Winning Philosophy For The Hotel Investment Industry

UK investment in the Hotel Industry has increased by 28% year on year reaching GBP3.2billion as of the first half of 2018. This is driven by portfolio sales accounting for 71% or GBP2.3billion and dominated by overseas buyers accounting for 51% or GBP1.6billion. Most active amongst the overseas buyers are Canadians investing 24% and Israelites 14%.

Most popular investment location is London accounting for 38% of total investments including the sale of RE Hotel in Shoreditch to Crosstree, and the sale of 5 Strand to Real Estate Developer ABIL Group for more than 90million GBP.

Second most popular investment location is the south-east accounting for 23% of total investments. While the north is the third most marketable investment location with around 15% of total investments.

Martin Rogers, the head of UK hotel transactions at Savills predicts the Hotel Investment Industry to remain active and total investments to reach approximately 5.4billion GBP by end 2018.

From an investors point of view, the winning philosophy for the hotel investment industry in the UK is

– Familiarize with the brands available. Before you select a hotel to invest in, make sure to do thorough research on the prospective brands. This is normally achieved through a due diligence process and there are many 3rd party professionals who can perform this for a fee. Factors to consider are the present financial condition of the brand and its short term and long -term prospects;

– Decide on which market to prospect and focus on it. While taking considerations of the prevailing hotel brands in the global arena, you must zero in on UK market which is your prospective market. Important is the current condition of government (consider the Brexit and its impact on the hotel industry), peace and order, and the local laws which impact the hotel industry;

– Know your investment budget by heart. Is your investment to be sourced internally or from bank borrowing or from private investors. Master your financial models and make sure to work around it. You wouldn’t want to arrange the acquisition of a hotel asset in the UK which would not provide you with the acceptable cash inflows to cover your debt payments or dividend payments moving forward.

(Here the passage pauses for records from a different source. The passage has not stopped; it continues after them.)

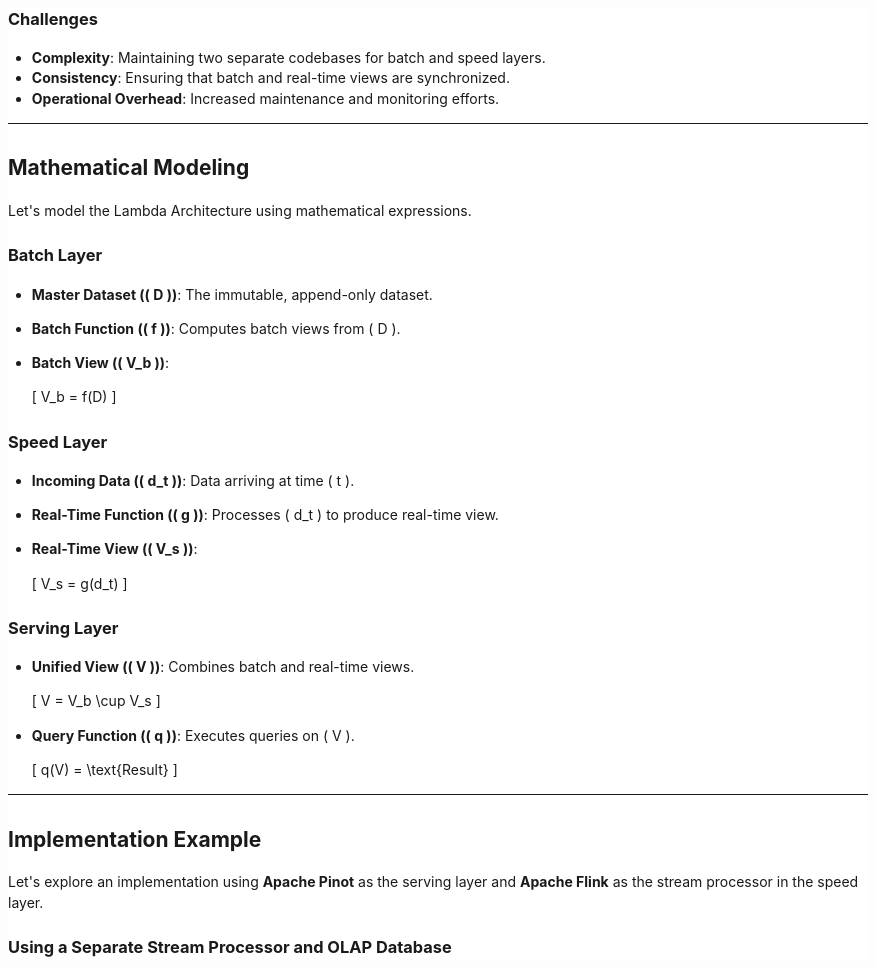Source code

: ### Challenges

- **Complexity**: Maintaining two separate codebases for batch and speed layers.
- **Consistency**: Ensuring that batch and real-time views are synchronized.
- **Operational Overhead**: Increased maintenance and monitoring efforts.

---

## Mathematical Modeling

Let's model the Lambda Architecture using mathematical expressions.

### Batch Layer

- **Master Dataset (\( D \))**: The immutable, append-only dataset.
- **Batch Function (\( f \))**: Computes batch views from \( D \).
- **Batch View (\( V_b \))**:

  \[
  V_b = f(D)
  \]

### Speed Layer

- **Incoming Data (\( d_t \))**: Data arriving at time \( t \).
- **Real-Time Function (\( g \))**: Processes \( d_t \) to produce real-time view.
- **Real-Time View (\( V_s \))**:

  \[
  V_s = g(d_t)
  \]

### Serving Layer

- **Unified View (\( V \))**: Combines batch and real-time views.

  \[
  V = V_b \cup V_s
  \]

- **Query Function (\( q \))**: Executes queries on \( V \).

  \[
  q(V) = \text{Result}
  \]

---

## Implementation Example

Let's explore an implementation using **Apache Pinot** as the serving layer and **Apache Flink** as the stream processor in the speed layer.

### Using a Separate Stream Processor and OLAP Database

– Know the fine prints in the contract before you sign. You do not need to be a lawyer yourself, but you might need legal assistance or perhaps a finance professional assistance for this very important philosophy. Remember that once signed a contract is binding and all parties concerned are expected to deliver. You wouldn’t want to include something in the contract specifically those with legal and/or financial implication which is not covered in your financial model.

– Know and understand your hotel operators prior to making any investment decisions. Take note that your Profit and Cash forecasts are greatly leveraged with the Hotel Operator. It is important that you the investor and the hotel operator have the same mindset in terms of the prospective hotel operations.